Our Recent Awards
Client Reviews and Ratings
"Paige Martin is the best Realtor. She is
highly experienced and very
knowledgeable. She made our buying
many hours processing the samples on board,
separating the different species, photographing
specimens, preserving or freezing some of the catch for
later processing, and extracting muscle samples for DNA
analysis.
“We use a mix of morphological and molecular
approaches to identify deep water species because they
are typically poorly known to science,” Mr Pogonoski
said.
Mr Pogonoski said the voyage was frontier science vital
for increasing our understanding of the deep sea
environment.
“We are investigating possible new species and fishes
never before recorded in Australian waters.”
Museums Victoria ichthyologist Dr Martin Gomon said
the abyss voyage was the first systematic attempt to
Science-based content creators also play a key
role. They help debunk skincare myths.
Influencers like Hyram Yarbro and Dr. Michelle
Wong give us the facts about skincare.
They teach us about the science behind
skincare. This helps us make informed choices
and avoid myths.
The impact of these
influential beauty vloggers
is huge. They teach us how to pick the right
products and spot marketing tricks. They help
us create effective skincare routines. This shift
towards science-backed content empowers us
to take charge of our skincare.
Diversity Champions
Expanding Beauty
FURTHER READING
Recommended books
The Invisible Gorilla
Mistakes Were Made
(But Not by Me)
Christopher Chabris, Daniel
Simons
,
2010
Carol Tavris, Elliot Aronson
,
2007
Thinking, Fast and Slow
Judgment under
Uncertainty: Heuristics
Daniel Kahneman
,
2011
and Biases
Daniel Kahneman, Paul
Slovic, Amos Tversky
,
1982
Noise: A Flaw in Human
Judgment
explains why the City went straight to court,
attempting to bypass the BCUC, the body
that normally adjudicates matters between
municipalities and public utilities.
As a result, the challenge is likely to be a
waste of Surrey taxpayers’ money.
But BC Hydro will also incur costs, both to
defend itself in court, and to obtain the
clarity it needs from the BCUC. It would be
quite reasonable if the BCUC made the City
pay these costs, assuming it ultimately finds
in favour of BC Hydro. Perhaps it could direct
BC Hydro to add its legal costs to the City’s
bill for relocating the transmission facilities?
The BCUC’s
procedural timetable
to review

PROBLEM STATEMENT:
I need each line from the listing where the word "Daniel" occurs.

THE ANSWER:
Christopher Chabris, Daniel
Daniel Kahneman
Daniel Kahneman, Paul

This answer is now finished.